Glasses have become the bane of my existence and yet I am truly beholden to them.
All three of my children wear glasses. If you have seen some of my previous Wordless Wednesday posts that feature those little rascals, you probably already realize this (even though you will also see photos of a glass-less baby girl because she often breaks and loses hers). What you may not realize is how important the issue of children’s vision has become to me.
I thank goodness nearly every day that I have a fabulous family doctor that noticed my middle son’s right eye turning out ever-so-slightly and referred us immediately to our now fabulous pediatric ophthalmologist. Something I would never have thought we would ever have to do – neither I nor my husband wear glasses. This was all new territory.
That was the beginning of a long journey of glasses, patches, doctors visits, tears, and lots and lots of money (and to be totally honest, lots of yelling about the bent and broken glasses that are inevitable with young children). But I know that we have it easy compared to a lot of other families.
My little monster was 6 months old when our family doctor saw him for his regular check-up and recognized that his eyes were not quite right. She sent us to a pediatric ophthalmologist in the neighboring town, which we were able to do within a week or two. I can’t remember what I was expecting when I went to the appointment, but I am pretty sure it wasn’t what I thought.
For one thing, I had never been to an opthamologist myself. For another, how in the world do you test a baby’s eyes?
Well it turns out that they can and do and it is incredibly accurate what they can determine a baby can see without their participation (i.e. reading letters or numbers off a chart or giving any kind of feedback whatsoever).
I found out that day that my baby boy was severely farsighted and needed glasses. Immediately. His prescription is something like +9.
It almost makes me cry when I think back to when he got his glasses and tried them on for the first time. He looked at me and could really see me for the first time. I saw his face just light up and felt my heart melt.
He saw bubbles for the first time later that week when we went to our Gymboree class. I had previously thought that he just didn’t enjoy the bubbles. In fact, he just couldn’t see them.
My oldest was 2.5 at the time and I thought I should maybe take him in too, just to be sure. I nearly canceled the appointment several times because he had always passed screening tests with flying colors, could see the tiniest pieces of fuzz in the carpet, or read small letters in a book. Even at first look, the ophthalmologist thought he looked fine. Once dilated, however, it became clear that he was also farsighted and needed a prescription of about +4.5.
So, when I was pregnant with baby girl about a year-and-a-half later, we already knew she would have to have her exam at 6 months (the earliest a child can, or should, have a full eye exam without other medical issues). She is also severely farsighted and her prescription is about +6.5.
If you have any concern beyond a normal vision screening at school or check-up at the doctor, a pediatric ophthalmologist or optometrist is your first stop. Pediatric ophthalmologists recommend eye exams for all kids by the age of 3 or sooner if there is a family history of vision problems. Even though, as you can see in my family’s case, there was no family history. In fact, many ophthalmologists and optometrists recommend a full exam in a child’s first year of life for all children.

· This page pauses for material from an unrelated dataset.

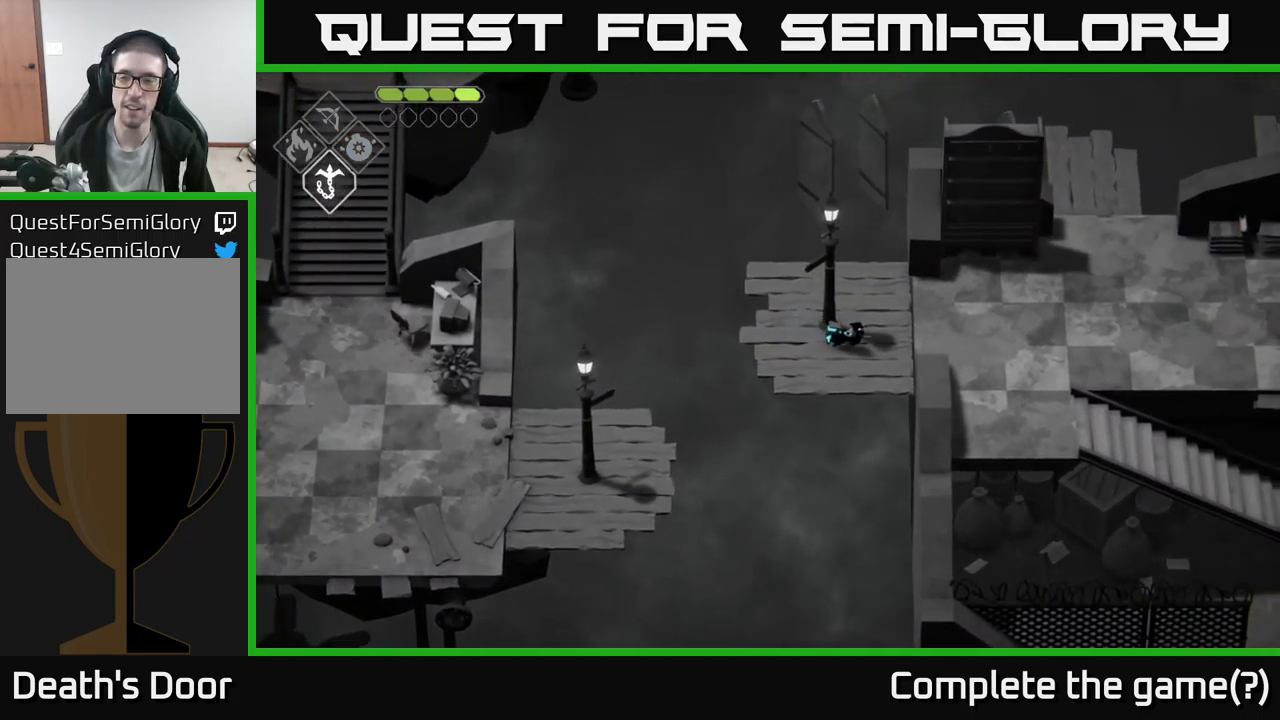
{"buttons": [], "left_stick": "up-right", "right_stick": "right", "events": [[200, "right_stick", "up-right"], [217, "left_stick", "up-right"], [383, "right_stick", "right"]]}
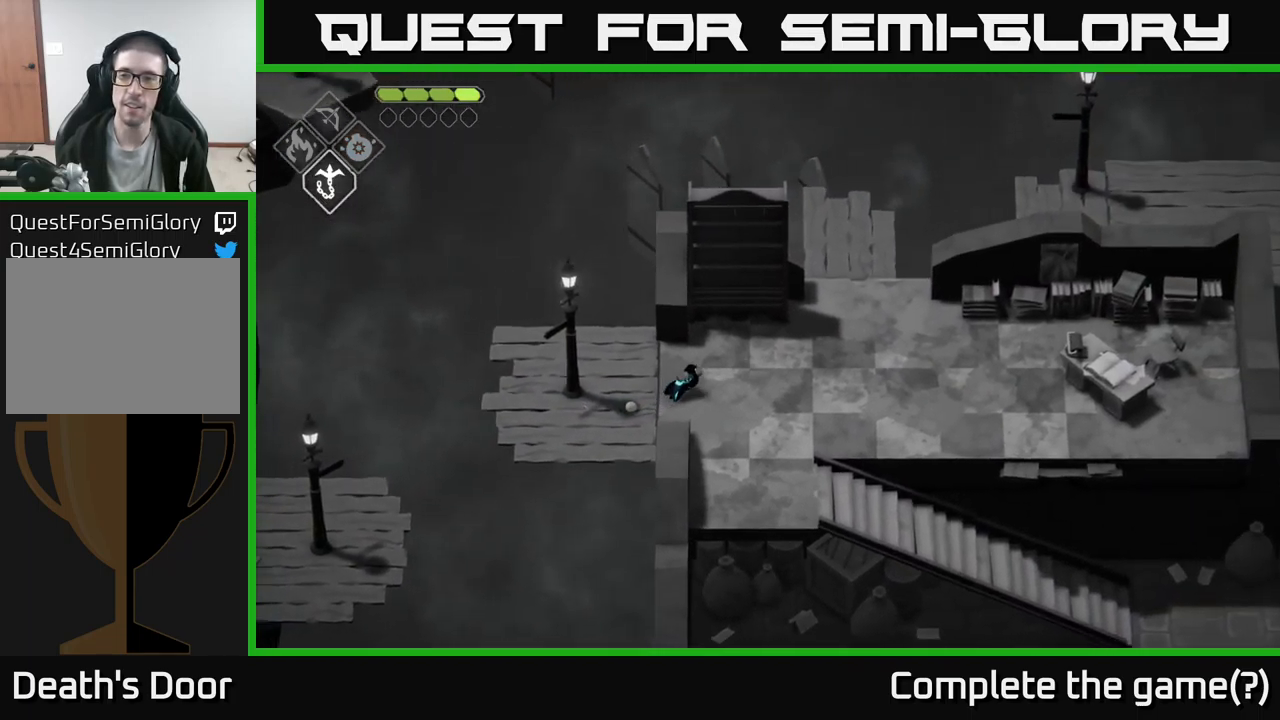
{"buttons": [], "left_stick": "right", "right_stick": "center", "events": [[17, "right_stick", "center"], [217, "left_stick", "right"]]}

Again, I am thankful every day that I have an amazing family doctor, a fantastic pediatric ophthalmologist, and that I can afford (even if it is a struggle sometimes) to buy glasses for three children without insurance. I am incredibly grateful that their vision is corrected with glasses.
It is imperative that vision problems be caught and corrected as soon as possible because it can greatly affect the physical and intellectual development. This is not a case of forcing a child to use his eyes to prevent reliance on corrective glasses. Young children can often force their eyes to focus and do the work required, but it is not good for their developing bodies. Please listen to the ophthalmologist. Find a good one, and truly listen.
1 in 10 children is at risk from undiagnosed vision problems.
- InfantSEE® – provides a one-time, comprehensive eye assessment to infants in their first year of life, offering early detection of potential eye and vision problems at no cost regardless of income.
- Sight for Students – provides free vision exams and glasses to low-income, uninsured children.
- Prevent Blindness America – the nation’s leading volunteer eye health and safety organization dedicated to fighting blindness and saving sight.
- Lions Club Sight Programs – projects aimed at preventing blindness, restoring eyesight and improving eye care for hundreds of millions of people worldwide through: eyeglass recycling, Lions Eye Banks, vision screening, and treatment.